Exercise goal:
Rewrite the lines of the listing below, from the line containing "phylum: Arthropoda" to the line containing "scientific name: Bombus terrestris", as a JSON list of strings with one string per line and blank lines omitted.

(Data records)
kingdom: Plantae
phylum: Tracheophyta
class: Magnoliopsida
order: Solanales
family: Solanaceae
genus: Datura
---
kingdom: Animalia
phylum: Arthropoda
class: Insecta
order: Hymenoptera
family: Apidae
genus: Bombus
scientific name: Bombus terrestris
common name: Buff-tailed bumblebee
==
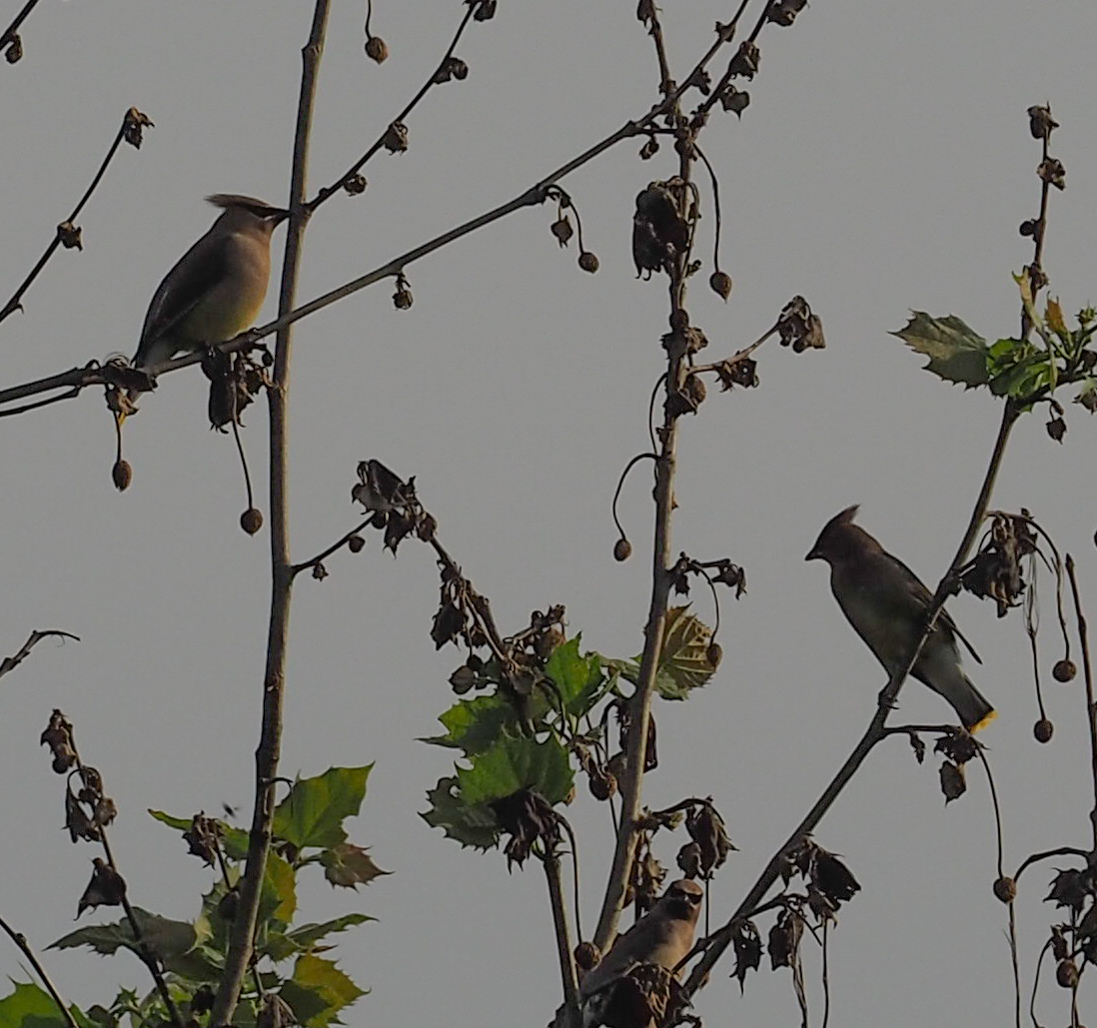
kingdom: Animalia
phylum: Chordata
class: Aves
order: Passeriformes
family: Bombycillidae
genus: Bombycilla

Output below:
[
  "phylum: Arthropoda",
  "class: Insecta",
  "order: Hymenoptera",
  "family: Apidae",
  "genus: Bombus",
  "scientific name: Bombus terrestris"
]